Search code examples
textnlpword2vec

When to use Word2vec and bag of words?


I'm still unsure about when to use word2vec and when to rely on the bag of words. For example, if I want to develop a text clustering model that takes text as an input and outputs a cluster for each input, should I care about the word representation and use word2vec or should I rely on the bag of words and treat the input text as a document? Please share any more reading and understanding resources with me; I'm very interested in text preprocessing and clustering and want to learn everything I can about it.
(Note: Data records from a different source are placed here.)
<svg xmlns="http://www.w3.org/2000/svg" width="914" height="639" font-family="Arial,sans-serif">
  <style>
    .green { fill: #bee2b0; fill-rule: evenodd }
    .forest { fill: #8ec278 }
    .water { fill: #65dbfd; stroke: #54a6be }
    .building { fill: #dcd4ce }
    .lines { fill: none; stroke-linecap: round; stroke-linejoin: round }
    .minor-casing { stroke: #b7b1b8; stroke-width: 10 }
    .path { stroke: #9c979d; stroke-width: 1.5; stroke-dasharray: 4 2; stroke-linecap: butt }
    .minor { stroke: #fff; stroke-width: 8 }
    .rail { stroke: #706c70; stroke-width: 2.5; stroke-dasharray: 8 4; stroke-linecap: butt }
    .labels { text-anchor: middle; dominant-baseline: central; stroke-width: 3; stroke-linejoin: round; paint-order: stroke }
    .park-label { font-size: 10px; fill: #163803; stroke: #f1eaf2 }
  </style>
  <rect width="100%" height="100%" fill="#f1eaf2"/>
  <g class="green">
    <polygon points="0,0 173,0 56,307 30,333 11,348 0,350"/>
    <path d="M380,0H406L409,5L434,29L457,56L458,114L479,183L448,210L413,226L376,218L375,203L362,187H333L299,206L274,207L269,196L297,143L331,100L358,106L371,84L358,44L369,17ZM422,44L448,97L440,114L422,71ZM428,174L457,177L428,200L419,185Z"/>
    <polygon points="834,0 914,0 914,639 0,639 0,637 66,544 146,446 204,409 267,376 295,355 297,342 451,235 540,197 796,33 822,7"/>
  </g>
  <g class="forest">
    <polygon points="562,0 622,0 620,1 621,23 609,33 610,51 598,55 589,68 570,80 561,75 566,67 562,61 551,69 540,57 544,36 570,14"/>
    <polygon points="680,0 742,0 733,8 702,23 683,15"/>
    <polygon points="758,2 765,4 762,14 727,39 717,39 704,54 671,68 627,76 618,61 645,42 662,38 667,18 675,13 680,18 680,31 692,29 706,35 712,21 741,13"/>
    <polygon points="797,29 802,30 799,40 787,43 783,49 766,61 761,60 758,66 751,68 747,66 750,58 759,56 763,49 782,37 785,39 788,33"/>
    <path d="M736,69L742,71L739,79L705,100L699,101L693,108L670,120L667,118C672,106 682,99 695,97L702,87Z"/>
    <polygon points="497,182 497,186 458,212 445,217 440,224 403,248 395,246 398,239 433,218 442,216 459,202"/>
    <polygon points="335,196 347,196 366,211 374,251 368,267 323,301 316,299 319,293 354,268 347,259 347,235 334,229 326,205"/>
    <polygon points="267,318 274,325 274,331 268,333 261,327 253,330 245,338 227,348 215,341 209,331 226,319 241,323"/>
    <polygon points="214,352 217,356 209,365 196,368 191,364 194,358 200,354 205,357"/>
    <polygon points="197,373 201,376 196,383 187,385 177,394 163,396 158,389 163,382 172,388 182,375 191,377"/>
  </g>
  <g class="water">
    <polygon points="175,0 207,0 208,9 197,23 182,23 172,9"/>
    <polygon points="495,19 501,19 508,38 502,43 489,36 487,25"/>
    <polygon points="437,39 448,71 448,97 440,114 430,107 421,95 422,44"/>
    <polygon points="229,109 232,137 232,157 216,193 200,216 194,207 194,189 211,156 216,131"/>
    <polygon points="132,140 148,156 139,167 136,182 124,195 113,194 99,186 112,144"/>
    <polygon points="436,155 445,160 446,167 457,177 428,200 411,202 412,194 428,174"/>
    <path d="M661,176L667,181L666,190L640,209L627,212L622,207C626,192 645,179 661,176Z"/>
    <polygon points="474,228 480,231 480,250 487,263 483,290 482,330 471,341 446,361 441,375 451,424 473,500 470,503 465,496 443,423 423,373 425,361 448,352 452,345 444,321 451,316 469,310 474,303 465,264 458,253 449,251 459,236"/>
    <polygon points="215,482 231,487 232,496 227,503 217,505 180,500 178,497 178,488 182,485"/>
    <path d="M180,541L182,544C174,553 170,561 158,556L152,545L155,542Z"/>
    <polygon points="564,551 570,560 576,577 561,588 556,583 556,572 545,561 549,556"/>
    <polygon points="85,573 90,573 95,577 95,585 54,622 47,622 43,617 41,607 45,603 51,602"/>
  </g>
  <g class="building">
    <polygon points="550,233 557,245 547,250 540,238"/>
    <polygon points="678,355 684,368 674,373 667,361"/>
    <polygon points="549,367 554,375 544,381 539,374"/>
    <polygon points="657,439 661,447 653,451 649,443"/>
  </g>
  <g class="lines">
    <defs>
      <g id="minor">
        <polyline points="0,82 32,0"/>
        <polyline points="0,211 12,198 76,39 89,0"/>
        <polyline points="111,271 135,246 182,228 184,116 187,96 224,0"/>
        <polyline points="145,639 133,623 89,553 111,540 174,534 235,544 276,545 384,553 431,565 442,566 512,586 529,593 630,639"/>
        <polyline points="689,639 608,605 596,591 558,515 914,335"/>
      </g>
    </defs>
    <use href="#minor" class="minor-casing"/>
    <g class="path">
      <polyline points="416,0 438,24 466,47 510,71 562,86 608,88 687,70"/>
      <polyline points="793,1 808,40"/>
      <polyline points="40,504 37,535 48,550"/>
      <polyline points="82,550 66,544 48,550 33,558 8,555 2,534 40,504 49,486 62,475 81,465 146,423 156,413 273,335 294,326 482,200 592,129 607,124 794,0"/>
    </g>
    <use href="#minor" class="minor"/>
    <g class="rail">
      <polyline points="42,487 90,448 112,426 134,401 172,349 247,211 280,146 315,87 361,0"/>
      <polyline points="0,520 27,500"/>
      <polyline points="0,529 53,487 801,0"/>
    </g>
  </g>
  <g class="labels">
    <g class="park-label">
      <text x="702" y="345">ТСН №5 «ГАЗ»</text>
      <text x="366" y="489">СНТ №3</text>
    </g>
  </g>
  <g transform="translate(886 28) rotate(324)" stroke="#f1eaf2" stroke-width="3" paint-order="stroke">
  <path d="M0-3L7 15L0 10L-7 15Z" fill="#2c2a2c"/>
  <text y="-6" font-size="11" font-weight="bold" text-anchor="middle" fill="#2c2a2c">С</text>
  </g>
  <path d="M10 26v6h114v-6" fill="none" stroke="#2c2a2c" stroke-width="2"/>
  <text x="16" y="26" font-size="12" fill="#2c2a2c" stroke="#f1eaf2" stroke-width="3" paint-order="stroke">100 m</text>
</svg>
Furthermore, if I want to use k-Means for the clustering, should I split the data or it's okay to just work with the whole data in one?


Solution

  • There's no hard rules. Generally, for any set of techniques you consider plausibly-appropriate, & within your skills/budget, you try them all against your specific data & task, and pick the ones that go better.
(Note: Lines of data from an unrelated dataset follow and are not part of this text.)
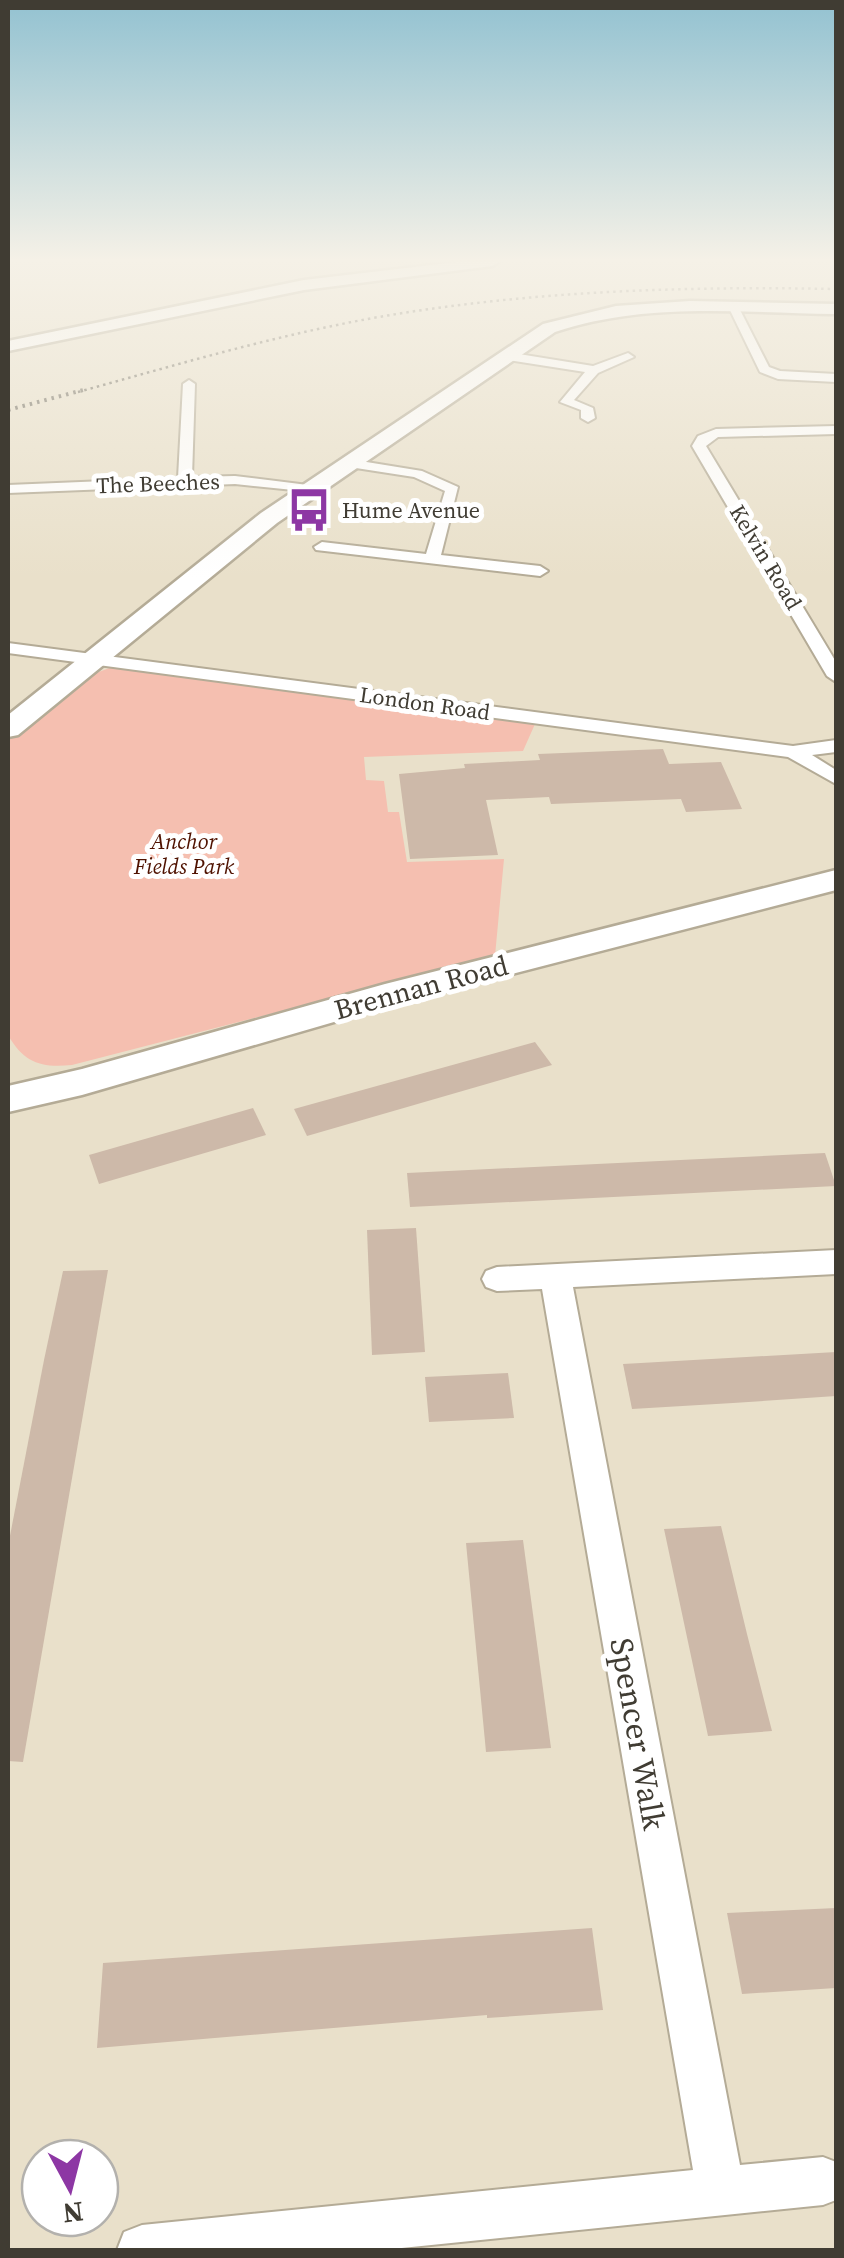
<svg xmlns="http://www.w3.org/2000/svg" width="844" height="2258" viewBox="0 0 844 2258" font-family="'Source Serif 4',serif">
<rect width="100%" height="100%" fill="#e9e0ca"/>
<path fill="#f5bfb0" d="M 112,667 L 535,724 L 523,751 L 364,757 L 366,780 L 384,781 L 388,812 L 399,812 L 407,862 L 504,859 L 495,956 L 72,1065 C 41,1068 24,1063 8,1035 L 8,738 L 83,678 Z"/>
<g fill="#cdb9a9">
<polygon points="663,749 669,764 721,762 742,809 686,812 681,799 551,804 549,797 486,800 498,855 410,859 399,774 465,768 464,764 540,760 538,754"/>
<polygon points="535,1042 552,1065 307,1136 294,1109"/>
<polygon points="253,1108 266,1135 99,1184 89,1155"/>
<polygon points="825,1153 836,1186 410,1207 407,1173"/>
<polygon points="416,1228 425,1352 372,1355 367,1230"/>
<polygon points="108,1270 23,1762 8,1761 8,1546 44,1360 63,1271"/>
<polygon points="836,1352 836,1396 733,1403 632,1409 623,1364"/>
<polygon points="508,1373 514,1418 429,1422 425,1377"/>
<polygon points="721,1526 747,1634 772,1731 708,1736 664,1529"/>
<polygon points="523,1540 551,1748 486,1752 466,1543"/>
<polygon points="836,1908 836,1988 742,1994 727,1913"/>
<polygon points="592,1928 603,2010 487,2018 487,2015 97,2048 103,1963"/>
</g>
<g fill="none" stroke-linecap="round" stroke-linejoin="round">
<g stroke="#b4ab96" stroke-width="4">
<g id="street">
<polygon points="734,305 739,308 769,367 780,371 836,374 836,382 778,379 760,372 729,308"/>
<polygon points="506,352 593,366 628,353 634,357 598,373 574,400 593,408 595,418 588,422 581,418 581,410 560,402 585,372 502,359"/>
<polygon points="189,380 195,384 192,477 235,476 308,485 315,489 313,492 235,484 8,493 8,485 178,478 183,384"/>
<polygon points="836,426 836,434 718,437 706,446 836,662 836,682 827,676 692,446 698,436 716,429"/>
<polygon points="348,459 422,471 458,487 441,555 540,566 548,571 540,576 316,550 314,547 322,542 426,554 445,491 414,477 343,466 343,460"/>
<polygon points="8,643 793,746 836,740 836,752 812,755 836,770 836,784 788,757 8,653"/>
<polygon points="836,1250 836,1274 573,1287 740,2165 823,2157 836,2162 836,2200 823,2205 382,2250 117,2250 124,2232 142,2225 693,2170 542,1289 497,1291 486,1287 482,1279 486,1271 497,1267"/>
</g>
</g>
<g stroke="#b4ab96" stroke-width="5">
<g id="secondary">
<polygon points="457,262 499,262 492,266 304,290 8,351 8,341 304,280"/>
<path d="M 690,301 L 836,304 L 836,314 C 741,313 647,301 555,332 L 277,523 L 18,735 L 8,737 L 8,715 L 261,513 L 543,324 L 616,306 Z"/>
<polygon points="836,870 836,890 396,1004 82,1095 8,1112 8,1086 82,1069 385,984"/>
</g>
</g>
<use href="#street" fill="#fff" fill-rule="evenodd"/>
<use href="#secondary" fill="#fff" fill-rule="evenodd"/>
<path stroke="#6c675a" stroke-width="2.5" stroke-dasharray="2.5 4" stroke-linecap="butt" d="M 78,392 C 176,365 273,336 373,318 C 526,291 681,286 836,289"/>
<polyline stroke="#6c675a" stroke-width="4" stroke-dasharray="2.5 5" stroke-linecap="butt" points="8,410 87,389"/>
</g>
<linearGradient id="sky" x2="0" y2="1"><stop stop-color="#93c2d1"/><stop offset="0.45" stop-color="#f5f1e7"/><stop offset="1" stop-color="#f5f1e7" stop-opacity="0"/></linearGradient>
<rect width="844" height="578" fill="url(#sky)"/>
<defs>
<g id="bus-bare" transform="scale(3.45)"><path d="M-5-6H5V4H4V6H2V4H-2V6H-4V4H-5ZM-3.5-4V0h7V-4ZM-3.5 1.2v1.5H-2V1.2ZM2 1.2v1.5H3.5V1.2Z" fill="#8d37a4" stroke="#fff" stroke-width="2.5" paint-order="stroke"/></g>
</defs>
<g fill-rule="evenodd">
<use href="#bus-bare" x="309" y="510"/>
</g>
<g text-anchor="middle" stroke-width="10" stroke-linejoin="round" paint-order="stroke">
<g font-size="22" fill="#403c33" stroke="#fff">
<text transform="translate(158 483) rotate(-2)" y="8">The Beeches</text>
<text transform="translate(766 557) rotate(59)" y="8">Kelvin Road</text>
<text transform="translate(425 703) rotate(8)" y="8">London Road</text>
</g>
<g font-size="22" fill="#403c33" stroke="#fff" text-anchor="start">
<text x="342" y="518">Hume Avenue</text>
</g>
<g font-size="22" font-style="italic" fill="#4f1200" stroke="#fff">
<text x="184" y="849">Anchor<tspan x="184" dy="25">Fields Park</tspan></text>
</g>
<g font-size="28" fill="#403c33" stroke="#fff">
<text transform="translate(421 987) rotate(-15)" y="10">Brennan Road</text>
</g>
<g font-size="32" fill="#403c33" stroke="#fff">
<text transform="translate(638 1734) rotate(80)" y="11">Spencer Walk</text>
</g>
</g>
<rect width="844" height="2258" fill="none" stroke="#403c33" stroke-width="20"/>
<g transform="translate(70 2188) rotate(173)"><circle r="48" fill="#ffffff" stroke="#b3b1ad" stroke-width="2.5"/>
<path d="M0-8L18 38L0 25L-18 38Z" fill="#8d37a4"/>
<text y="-15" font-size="28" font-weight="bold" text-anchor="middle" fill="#403c33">N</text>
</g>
</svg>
    (You might develop some vague intuitions over time about situations where certain approaches are more likely to reflect the 'essential' parts of your task - but they can hadly be communicated in a StackOverflow answer over all possibilities.)

    If you've tried specific things & been surprised or disappointed by the result, that might create a more-answerable question, where you supply the specifics of your data/task, & what you've tried, & what your results are, and ask about specific unexpected behaviors, or specific aspects you'd want corrected/improved.